DPRD Bali Terima Tuntutan Penutupan Club Malam Atlas Terkait Dugaan Penistaan Agama
DPRD Bali menerima tujuh tuntutan warga terkait dugaan penistaan agama oleh Club Malam Atlas di Bali, yang menggunakan simbol Dewa Siwa sebagai latar pertunjukan, dan akan menindaklanjuti dengan penyelidikan dan potensi perda baru.
Denpasar, 7 Februari 2024 - Polemik penggunaan simbol Dewa Siwa dalam Club Malam Atlas di Bali berbuntut panjang. Ratusan warga Bali, yang tergabung dalam Yayasan Kesatria Keris Bali, menyerahkan tujuh tuntutan resmi kepada DPRD Bali pada Jumat lalu, mendesak penutupan club malam tersebut atas dugaan penistaan agama.
Wakil Ketua DPRD Bali, I Wayan Disel Astawa, membenarkan penerimaan tuntutan tersebut. "Kami menerima aspirasi tujuh poin dari masyarakat. Ini menyangkut penghormatan terhadap simbol-simbol keagamaan di Bali," ujarnya. Pernyataan ini menegaskan keseriusan DPRD dalam menanggapi keresahan masyarakat.
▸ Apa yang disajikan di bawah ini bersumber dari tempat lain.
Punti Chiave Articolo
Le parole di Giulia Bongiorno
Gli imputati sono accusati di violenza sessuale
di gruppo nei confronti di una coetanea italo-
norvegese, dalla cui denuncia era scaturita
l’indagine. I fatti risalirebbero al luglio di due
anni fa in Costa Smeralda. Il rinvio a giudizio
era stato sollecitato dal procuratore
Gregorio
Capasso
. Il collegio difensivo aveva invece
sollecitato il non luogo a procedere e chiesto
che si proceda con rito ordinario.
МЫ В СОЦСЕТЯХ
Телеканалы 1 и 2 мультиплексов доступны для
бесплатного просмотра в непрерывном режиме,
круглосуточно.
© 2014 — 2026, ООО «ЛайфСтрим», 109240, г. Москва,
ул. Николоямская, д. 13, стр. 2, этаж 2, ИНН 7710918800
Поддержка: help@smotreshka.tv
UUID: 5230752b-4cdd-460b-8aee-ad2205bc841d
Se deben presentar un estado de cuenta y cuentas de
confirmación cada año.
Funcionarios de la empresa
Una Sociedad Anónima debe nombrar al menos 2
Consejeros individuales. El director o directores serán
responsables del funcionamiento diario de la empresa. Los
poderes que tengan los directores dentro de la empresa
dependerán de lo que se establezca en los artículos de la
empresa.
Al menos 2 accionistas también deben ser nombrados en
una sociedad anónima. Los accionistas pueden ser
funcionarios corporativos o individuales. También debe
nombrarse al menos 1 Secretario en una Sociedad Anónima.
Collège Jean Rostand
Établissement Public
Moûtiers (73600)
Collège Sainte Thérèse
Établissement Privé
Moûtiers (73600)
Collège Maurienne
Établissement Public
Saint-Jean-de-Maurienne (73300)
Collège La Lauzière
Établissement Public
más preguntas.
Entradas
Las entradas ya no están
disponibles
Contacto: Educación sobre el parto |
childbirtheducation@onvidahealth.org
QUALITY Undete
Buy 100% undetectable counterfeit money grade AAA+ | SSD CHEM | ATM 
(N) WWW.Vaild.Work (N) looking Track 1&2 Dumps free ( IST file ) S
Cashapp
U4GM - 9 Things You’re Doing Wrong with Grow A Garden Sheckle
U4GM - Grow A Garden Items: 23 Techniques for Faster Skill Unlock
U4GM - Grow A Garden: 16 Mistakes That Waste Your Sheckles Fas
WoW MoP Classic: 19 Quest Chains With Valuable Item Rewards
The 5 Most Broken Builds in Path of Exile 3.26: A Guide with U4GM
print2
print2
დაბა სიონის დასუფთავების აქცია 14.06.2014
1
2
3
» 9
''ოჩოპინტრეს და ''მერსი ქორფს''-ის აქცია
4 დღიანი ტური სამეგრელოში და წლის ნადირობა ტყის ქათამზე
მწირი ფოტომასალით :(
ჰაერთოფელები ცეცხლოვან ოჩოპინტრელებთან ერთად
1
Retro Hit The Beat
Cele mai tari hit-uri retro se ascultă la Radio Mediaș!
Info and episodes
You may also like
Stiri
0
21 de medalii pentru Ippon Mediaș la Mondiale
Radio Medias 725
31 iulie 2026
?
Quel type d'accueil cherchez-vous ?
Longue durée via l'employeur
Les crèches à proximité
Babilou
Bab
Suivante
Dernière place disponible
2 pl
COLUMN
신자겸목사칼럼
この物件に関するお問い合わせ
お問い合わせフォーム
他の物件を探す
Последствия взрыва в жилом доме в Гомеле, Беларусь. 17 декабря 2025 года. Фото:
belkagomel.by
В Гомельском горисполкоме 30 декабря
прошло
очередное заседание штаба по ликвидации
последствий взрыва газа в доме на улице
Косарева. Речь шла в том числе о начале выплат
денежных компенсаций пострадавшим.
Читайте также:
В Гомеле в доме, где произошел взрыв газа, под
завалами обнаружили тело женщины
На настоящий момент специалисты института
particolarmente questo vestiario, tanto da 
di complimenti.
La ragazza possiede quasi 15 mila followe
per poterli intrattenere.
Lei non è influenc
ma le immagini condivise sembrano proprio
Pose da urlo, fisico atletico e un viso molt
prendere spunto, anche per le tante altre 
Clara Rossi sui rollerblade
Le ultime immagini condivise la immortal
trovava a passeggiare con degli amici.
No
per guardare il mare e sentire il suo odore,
Tujuh Poin Tuntutan dan Tanggapan DPRD
Tujuh tuntutan utama yang diajukan meliputi penutupan sementara Club Malam Atlas, permohonan maaf resmi dari manajemen, proses hukum yang tegas, serta pembuatan Peraturan Daerah (Perda) yang melarang penggunaan simbol Hindu untuk hal-hal yang tidak pantas. Kegagalan memenuhi tuntutan ini berpotensi memicu aksi demonstrasi lebih lanjut dari warga.
I Ketut Putra Ismaya Jaya dari Yayasan Kesatria Keris Bali menjelaskan, "Tindakan ini telah menyakiti umat Hindu. Penutupan club malam, termasuk bagian pantai, adalah solusi yang kami dorong," katanya. Meskipun menyadari banyak umat Hindu bekerja di Club Malam Atlas, mereka tetap bersikukuh pada tuntutan penutupan dan perubahan fungsi lokasi tersebut.
DPRD Bali merespon tuntutan ini dengan membentuk tim investigasi dari Komisi I dan IV untuk menyelidiki lebih lanjut. "Kami akan meninjau ke lapangan, menggali informasi terkait kesengajaan penggunaan visual Dewa Siwa. Setelah itu, akan ada pertemuan dengan pihak terkait untuk mengambil keputusan yang mempertimbangkan aspek sosial, ekonomi, dan politik," jelas Disel Astawa. Proses ini menunjukkan pendekatan yang komprehensif dalam menyelesaikan masalah.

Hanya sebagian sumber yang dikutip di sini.